Look below for the line with "with 25 points, with" and the line with "Translate this comic !". Copy exactly those two lines and every line between, but not the pictures.
### EXTRACTED MATERIAL ###
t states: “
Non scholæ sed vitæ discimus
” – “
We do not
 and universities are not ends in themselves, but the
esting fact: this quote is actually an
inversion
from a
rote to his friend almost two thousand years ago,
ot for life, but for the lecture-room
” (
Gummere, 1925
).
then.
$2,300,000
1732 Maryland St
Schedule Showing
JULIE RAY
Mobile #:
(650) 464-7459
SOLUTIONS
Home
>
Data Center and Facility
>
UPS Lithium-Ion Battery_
###
### EXTRACTED MATERIAL ###
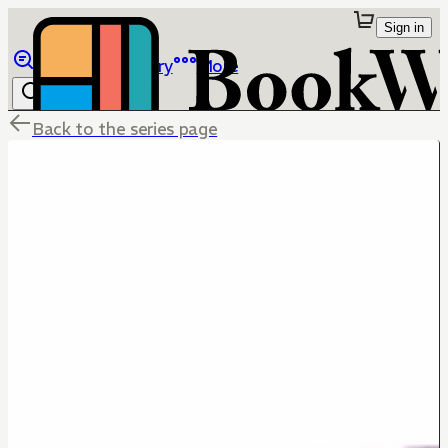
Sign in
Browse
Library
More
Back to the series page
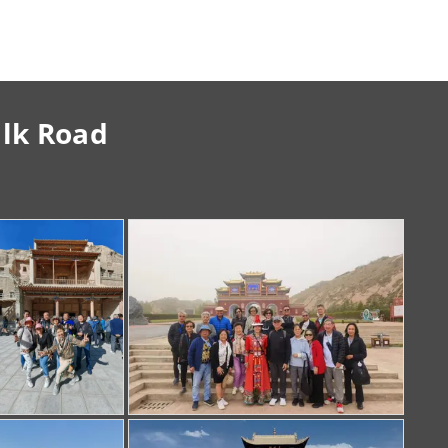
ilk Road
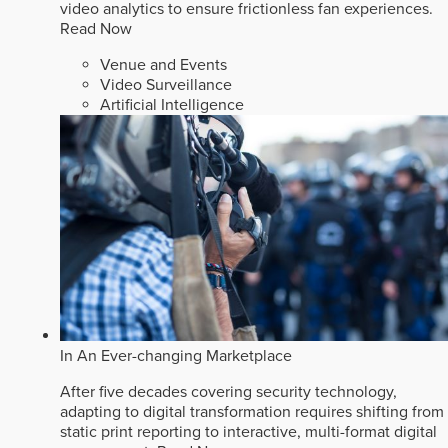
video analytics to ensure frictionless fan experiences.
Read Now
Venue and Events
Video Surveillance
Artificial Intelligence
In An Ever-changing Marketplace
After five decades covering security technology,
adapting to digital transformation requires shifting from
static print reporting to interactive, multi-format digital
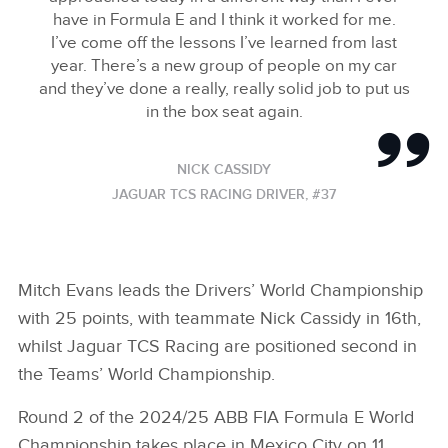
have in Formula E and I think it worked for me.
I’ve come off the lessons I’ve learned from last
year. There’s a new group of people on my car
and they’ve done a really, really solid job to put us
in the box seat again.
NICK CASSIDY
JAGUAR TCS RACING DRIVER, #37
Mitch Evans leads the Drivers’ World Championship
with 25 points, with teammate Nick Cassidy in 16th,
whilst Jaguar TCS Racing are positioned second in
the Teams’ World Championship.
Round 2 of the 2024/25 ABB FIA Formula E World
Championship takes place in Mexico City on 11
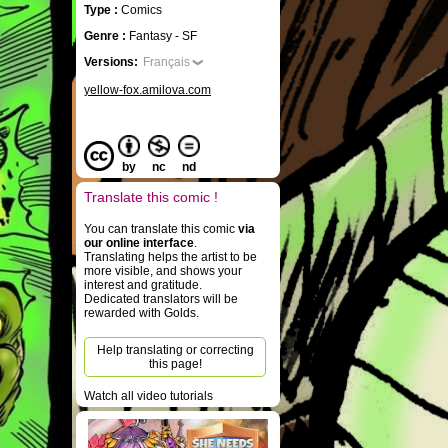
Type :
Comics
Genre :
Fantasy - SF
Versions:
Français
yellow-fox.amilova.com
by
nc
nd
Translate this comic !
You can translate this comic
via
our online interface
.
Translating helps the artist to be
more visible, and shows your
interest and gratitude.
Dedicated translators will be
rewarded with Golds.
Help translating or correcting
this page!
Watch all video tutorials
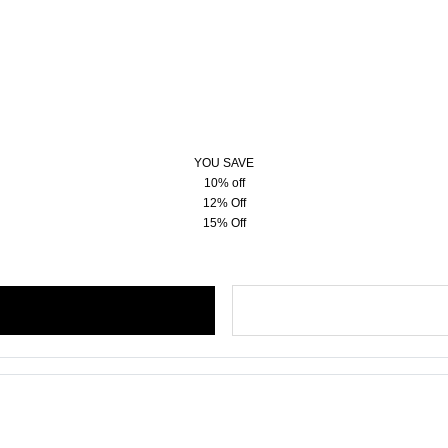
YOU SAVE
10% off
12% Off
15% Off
###
» **RESPONSE BOX**:
with 25 points, with teammate Nick Cassidy in 16th,
whilst Jaguar TCS Racing are positioned second in
the Teams’ World Championship.
Round 2 of the 2024/25 ABB FIA Formula E World
Championship takes place in Mexico City on 11
Type :
Comics
Genre :
Fantasy - SF
Versions:
Français
yellow-fox.amilova.com
by
nc
nd
Translate this comic !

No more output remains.